No se puede hablar propiamente de una generación ni-ni, más allá de la etiqueta mediática, ni uniformizar ninguna generación, ni la X ni la Y, ni siquiera la del Mayo del 68. En la llamada generación ni-ni, se trata de un fenómeno que tiene sus raíces en una situación no tan generacional como estructural y en una crisis grave que va más allá de lo económico, que impregna, desde hace tiempo, la estructura misma de la sociedad y que ataca directamente a lo que entendemos por cohesión social.
Una crisis que tiene que ver con principios educativos, con la falta de visión humanitaria en los procesos de crecimiento económico y desarrollo de los países y también -y fundamentalmente- con la falta de planteamientos pedagógicos en el crecimiento y el desarrollo personal de jóvenes, cuyo futuro parece ser considerado de manera instrumental y solamente en términos de éxito o fracaso profesional en un contexto competitivo y productivo, de lucha personal y de carrera por llegar el primero.
Ante este panorama, el fenómeno ni-ni acaba siendo la historia de un fracaso de políticas sociales, educativas y económicas.
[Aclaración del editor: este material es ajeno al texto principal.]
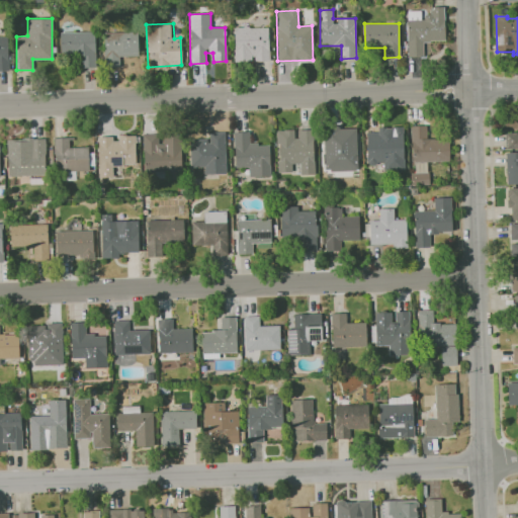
[(268,26),(234,27),(234,62),(252,62),(268,62),(268,26)]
Y las víctimas de este fracaso, como casi siempre, son personas de sectores vulnerables que pueden acabar marginados o excluidos de la sociedad, jóvenes a quienes se ha elevado, con la ayuda de algunos medios de comunicación, a la categoría de héroes de lo cutre, contestatarios sin causa o rebeldes del ridículo, que han puesto de moda que lo burro es mejor, que el maltrato es normal o que se pueden permitir cualquier cosa viviendo a costa de los demás.
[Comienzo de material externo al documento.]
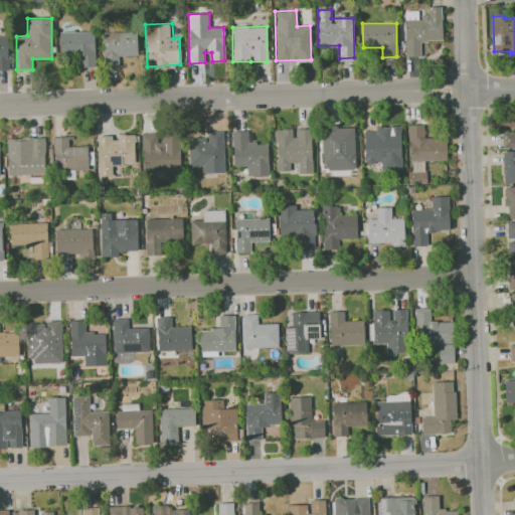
[(95,31),(59,32),(59,53),(79,53),(79,67),(95,66),(95,31)]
Son grupos, individuos, que representan el fracaso escolar, que en algún momento pasó desapercibido negligentemente en la escuela o el denominado descontrol en la familia que no puso límite alguno a lo que quizá pasaba de la raya. En este cóctel de ingredientes, hay que sumar la contrapropuesta: un afán de uniformizar el éxito y el participar como sea del modelo hegemónico del liberalismo de nuestros días, como lo normalizado en el siglo XXI.
Un modelo que abona en estos jóvenes ni-ni una apatía que se traduce en un «no me importa», igualmente individualista, demasiado habitual ante una gran dosis de frustración, ante una no tolerancia a la contrariedad o a un simple no, porque no han entendido o nadie les ha explicado…, y que sin culpar a nadie de responsabilidades ponen a toda la sociedad contra las cuerdas para que reaccionemos ante esta parte más sucia del funcionar económico y social contemporáneo. […]
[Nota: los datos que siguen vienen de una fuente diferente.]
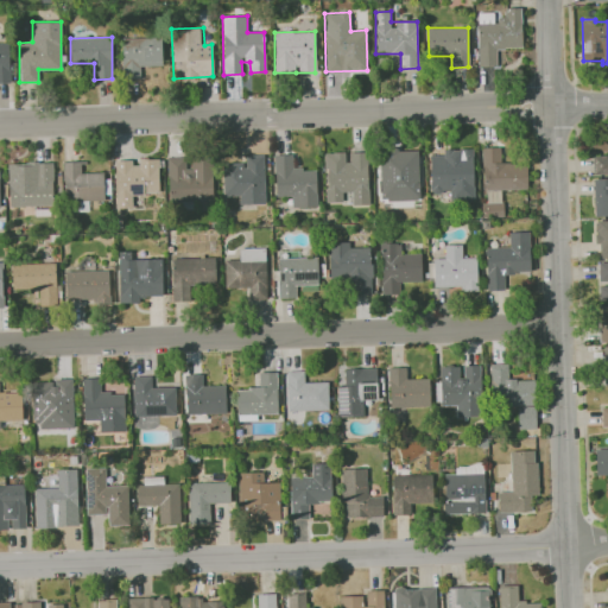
[(162,38),(121,38),(121,76),(140,76),(140,67),(162,67),(162,38)]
Muchos profesionales oportunistas han podido hacerse con un plus, con este ni estudiar ni trabajar de un grupo relativamente numeroso, e importante cualitativamente, de muchachos y de muchachas que no se quieren preparar para la vida laboral y que se sienten bien con la comodidad de que alguien les mantenga. Primero, la familia, después, la protección social. Y ello con la consiguiente angustia de una parte de la juventud que se encuentra en esta situación.
Este espectáculo, tan llamativo como deplorable, lleva a que oficialmente se tape, se remiende o repudie y, por exigencias del guión, hoy se han hecho las tres cosas. Pero no se ha enfocado bien y en lugar de pensar educativamente hacia esta población, hacia sus familias, sus escuelas, sus entornos y los medios de comunicación, preventivamente, se ha actuado terapeúticamente en políticas y acciones reactivas, respuestas y recursos tecnológicos condenados a ser puntuales.
Una vez más se ha pensado que la juventud es el problema y no el modelo de sociedad y sus sistemas educativos, reglados y no tan reglados. No se trata de salvar a esos grupos, sino de salvar un sistema social que hay que repensar a fondo y también en términos educativos, como la única manera para que estas y otras generaciones sepan elegir teniendo un pensamiento propio sólido y no sólo en función de la oferta y la demanda (de empresas competitivas o de empresas mediáticas), a quienes ni el estudio ni el trabajo personal deben supeditarse hasta el punto de perder la propia decisión.